Our Christmas Tree, 2008

In other respects, though, we’ve cleared the decks.  No Christmas cards, no Christmas party, only online shopping and, instead of the usual ten-foot tree, we’ll be looking at one half that size.  Charlie called last night and argued long and hard for an artificial, pre-decorated tree.  “I can pick one up here, throw it in the back of the car, and take it up with me!” he offered.  “It will be so much less work for you.”

While we appreciate the sentiment – and even the practicality – of his suggestion, both Nyel and I feel that that’s a line.  A real tree or no Christmas… at least not at the old family house in Oysterville.  In my eighty years of memories about Christmas there, we have always had a real tree – even in years like the one my grandmother anticipated in one of her last letters to Medora in 1915:  Only a few days now before you are home.  We must make the best of things as they are this Christmas and enjoy the spirit of the day, overlooking the lack of material things.
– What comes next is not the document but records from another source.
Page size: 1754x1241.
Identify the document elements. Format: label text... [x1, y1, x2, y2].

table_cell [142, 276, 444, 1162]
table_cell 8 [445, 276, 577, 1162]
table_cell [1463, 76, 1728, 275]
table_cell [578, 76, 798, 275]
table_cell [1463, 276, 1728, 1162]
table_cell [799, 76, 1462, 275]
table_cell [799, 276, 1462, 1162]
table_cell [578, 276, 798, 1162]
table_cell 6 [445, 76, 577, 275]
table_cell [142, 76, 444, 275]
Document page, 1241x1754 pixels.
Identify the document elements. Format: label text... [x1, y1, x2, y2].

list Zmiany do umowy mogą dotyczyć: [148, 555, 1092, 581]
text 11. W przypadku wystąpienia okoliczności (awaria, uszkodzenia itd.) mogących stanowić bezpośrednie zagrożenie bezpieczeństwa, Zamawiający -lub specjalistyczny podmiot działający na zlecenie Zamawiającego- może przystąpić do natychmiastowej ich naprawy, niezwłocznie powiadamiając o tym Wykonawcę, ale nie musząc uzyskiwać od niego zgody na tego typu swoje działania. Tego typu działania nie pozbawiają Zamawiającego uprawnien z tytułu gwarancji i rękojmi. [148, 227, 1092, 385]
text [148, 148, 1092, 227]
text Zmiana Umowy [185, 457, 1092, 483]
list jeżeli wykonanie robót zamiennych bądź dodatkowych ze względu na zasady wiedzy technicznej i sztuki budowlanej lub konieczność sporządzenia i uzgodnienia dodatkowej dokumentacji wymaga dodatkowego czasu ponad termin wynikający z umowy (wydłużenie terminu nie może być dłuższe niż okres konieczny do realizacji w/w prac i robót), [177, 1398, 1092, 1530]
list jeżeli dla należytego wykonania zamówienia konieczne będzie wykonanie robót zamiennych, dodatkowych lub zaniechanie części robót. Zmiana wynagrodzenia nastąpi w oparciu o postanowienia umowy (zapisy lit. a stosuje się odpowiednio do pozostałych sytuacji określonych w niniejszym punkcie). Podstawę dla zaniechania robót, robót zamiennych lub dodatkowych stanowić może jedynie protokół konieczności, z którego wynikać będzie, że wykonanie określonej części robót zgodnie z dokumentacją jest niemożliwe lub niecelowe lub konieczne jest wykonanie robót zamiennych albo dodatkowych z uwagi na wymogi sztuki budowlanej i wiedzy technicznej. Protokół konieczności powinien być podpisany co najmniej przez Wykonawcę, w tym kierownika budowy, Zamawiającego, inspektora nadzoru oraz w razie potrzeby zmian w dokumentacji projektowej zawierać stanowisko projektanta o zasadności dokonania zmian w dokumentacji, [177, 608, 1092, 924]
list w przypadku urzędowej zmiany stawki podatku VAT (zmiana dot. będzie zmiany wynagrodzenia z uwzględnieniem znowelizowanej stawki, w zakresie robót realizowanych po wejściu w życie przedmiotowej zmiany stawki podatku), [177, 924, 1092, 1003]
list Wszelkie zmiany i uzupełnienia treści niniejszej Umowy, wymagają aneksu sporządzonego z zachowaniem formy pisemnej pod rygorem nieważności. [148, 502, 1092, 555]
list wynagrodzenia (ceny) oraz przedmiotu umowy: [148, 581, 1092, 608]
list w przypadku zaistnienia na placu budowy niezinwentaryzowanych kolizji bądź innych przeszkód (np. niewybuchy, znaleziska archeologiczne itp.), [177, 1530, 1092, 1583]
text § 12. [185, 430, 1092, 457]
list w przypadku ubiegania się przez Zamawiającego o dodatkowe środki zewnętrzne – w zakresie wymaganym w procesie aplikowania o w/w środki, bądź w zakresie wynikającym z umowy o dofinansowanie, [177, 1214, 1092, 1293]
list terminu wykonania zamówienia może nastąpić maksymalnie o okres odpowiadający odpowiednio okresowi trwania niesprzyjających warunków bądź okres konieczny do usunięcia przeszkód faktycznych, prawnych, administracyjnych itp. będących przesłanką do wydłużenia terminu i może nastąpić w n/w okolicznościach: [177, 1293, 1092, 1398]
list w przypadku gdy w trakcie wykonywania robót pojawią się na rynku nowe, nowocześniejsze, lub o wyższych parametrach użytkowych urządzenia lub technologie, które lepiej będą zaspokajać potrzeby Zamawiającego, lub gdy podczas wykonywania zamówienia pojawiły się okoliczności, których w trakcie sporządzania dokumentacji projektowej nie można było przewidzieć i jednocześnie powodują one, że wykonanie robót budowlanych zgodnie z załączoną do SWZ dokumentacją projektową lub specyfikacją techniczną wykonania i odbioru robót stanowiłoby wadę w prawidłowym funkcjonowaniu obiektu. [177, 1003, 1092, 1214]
Sydney with Cry-Baby, Christmas 1939

Even in my growing-up years in California when we couldn’t get to Oysterville for Christmas, Papa (my grandfather) always went to the woods and cut a tree for us and shipped it, carefully wrapped in burlap and tied with a rope.  I remember how my mother’s eyes sparkled (were they tears?) each December that the tree arrived.

Fingers crossed that we’ll be outta here tomorrow or the next day!  We have things to do and people to see and Christmas to plan for!  I’m all a-jingle with anticipation.

One Response to “It’s beginning to feel a lot like…”

  1. Marion Freshley says:

    I certainly hope that you two will be on your way home soon. Your love of a real Christmas tree is something that we understand as we always cut one too. Lots of really nice u-cut farms here in the Olympia area. Have ours up and decorated. Our best to you both!